Saber, también de la estructura e historia del castillo. De cómo es un núcleo central con dos entradas, rodeado a su vez de una barbacana que le protegía y permitía su acceso desde el pueblo, con torres de planta circular en las esquinas y otras semicirculares de refuerzo. Unos cuantos mapas y dibujos de alzados dan perfecta idea de lo que es, y de lo que fue este castillo. 

Saber, luego, de cómo y porqué es como es el pueblo. Las zonas en que se desenvuelve la vida. La arquitectura típica y popular del conjunto, hecha con piedra y madera, a base de mamposterías muy simples y vigas bastas, más la distribución de los interiores y las funciones de sus espacios: plantas bajas con portal, cocina y cuadras; plantas altas con salas de estar y alcobas de dormir; plantas altas, más reducidas, para graneros y almacenamientos. Algunos detalles artísticos (una cruz aquí, tallada sobre la piedra clave de una puerta, y una frase de salutación angélica allá, en expresión de fe secular) componen la certeza de este pequeño pueblo que se nos aparece más hermoso a fuerza de ser más sencillo. 

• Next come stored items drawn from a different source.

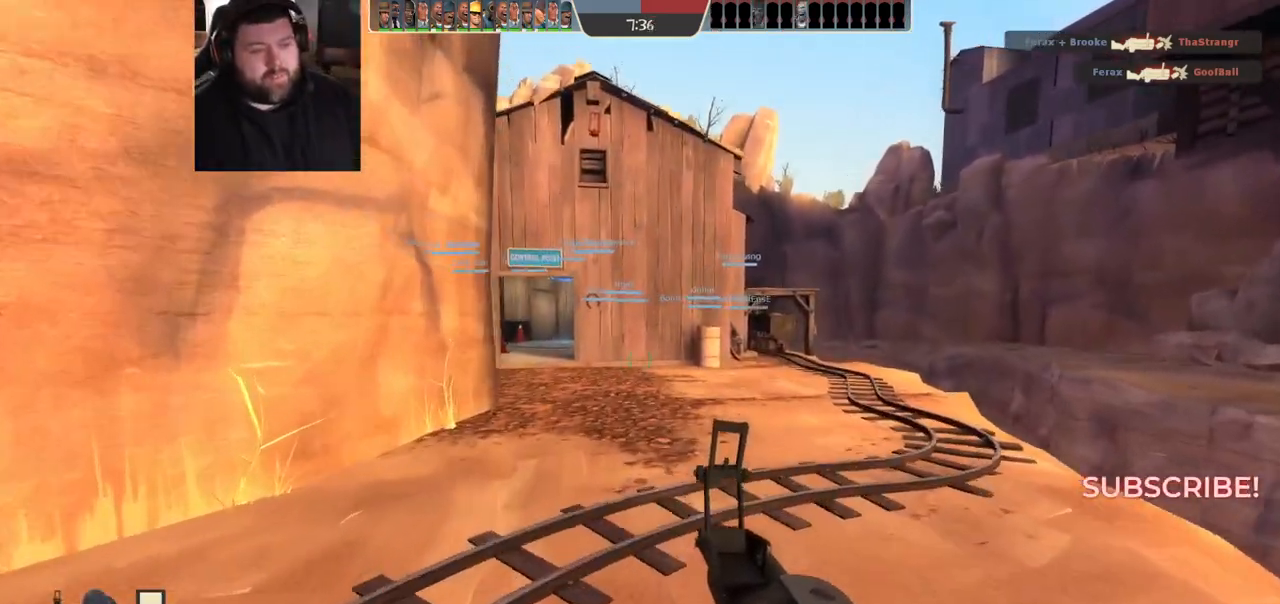
{"buttons": [], "left_stick": "up", "right_stick": "center", "events": []}
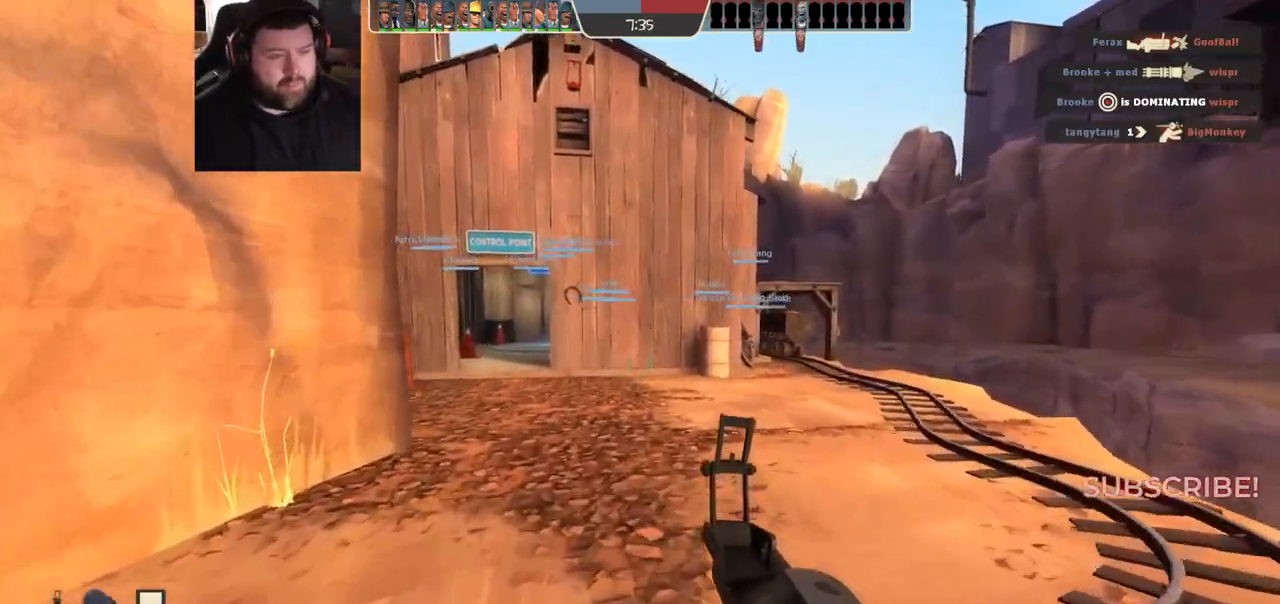
{"buttons": [], "left_stick": "up", "right_stick": "center", "events": []}
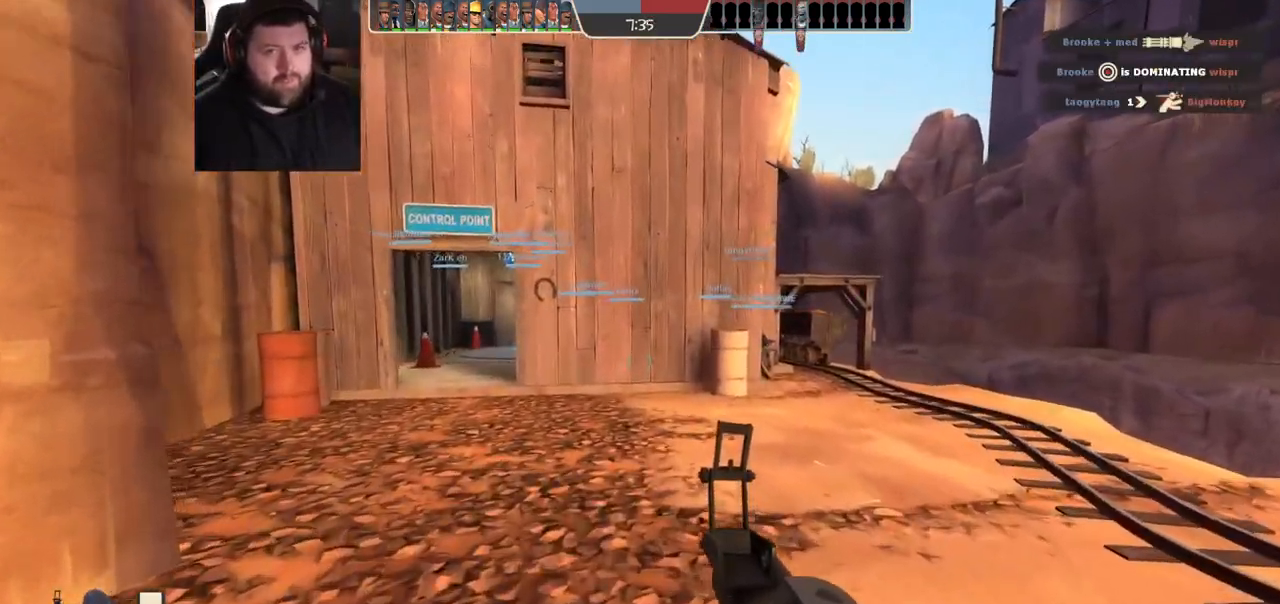
{"buttons": [], "left_stick": "up-left", "right_stick": "center", "events": [[33, "left_stick", "up-left"], [100, "SQUARE", "down"], [150, "SQUARE", "up"], [233, "SQUARE", "down"], [317, "SQUARE", "up"], [383, "SQUARE", "down"], [483, "SQUARE", "up"]]}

Saber, todavía, de la iglesia parroquial. Un ejemplar simple pero muy hermoso de la arquitectura románica del siglo XIII. Cervera aporta aquí una visión nueva, superinteresante, de lo que sólo un arquitecto podía comprobar con sus mediciones exactas: que el eje de la nave forma un leve ángulo con el del ábside. Y que no es casual, o forzado por el terreno, ni siquiera por la poca experiencia constructiva de los albañiles medievales. Es una cuestión que surge de la más pura teología. Lo vemos junto a estas líneas representado con un dibujo del propio Vera: esa inclinación está aludiendo a la de la cabeza de Cristo sobre su cuerpo en el momento crucial de su muerte. Si en el acometimiento microcósmico de la simbología románica la planta de los templos, como lugares sagrados, está reproduciendo idealmente el cuerpo de Cristo, y pone las campanas a sus pies y el ábside en su cabeza, y aun el altar a la altura aproximada de su corazón, no es extraño que se quiera representar de forma evidente la inclinación de la cabeza cuando Cristo es muerto. Simple y hermosa la explicación. Por todos lados, y a lo largo de muchas hojas, acuden los elementos constructivos con su imagen: la portada semicircular, la espadaña triangular, las basamentas de las columnas, los muros del ábside, su ventana, etc. Incluso se ofrece, aquí por primera vez, un exquisito dibujo del artesonado del presbiterio, que con infinita paciencia ha realizado Enrique Nuere, también arquitecto, y especialista de la «carpintería de lo blanco». No le falta detalle, y yo espero que tampoco se lo pierda el viajero que acuda, ya, lo antes posible, a Pelegrina junto a Sigüenza, a disfrutar de tanta maravilla como por allí anda suelta. Si lo hace con el libro que sobre este lugar acaba de publicar Luis Cervera Vera, el viaje estará aún mejor aprovechado. Cuántas cosas ¿verdad? tenemos cerca, y qué poco trabajo cuesta ir a verlas, a disfrutarlas, a coger fuerzas para defenderlas luego como merecen. Porque todas están, en este mundo loco y despreocupado, amenazadas de perecer por la patada de un loco.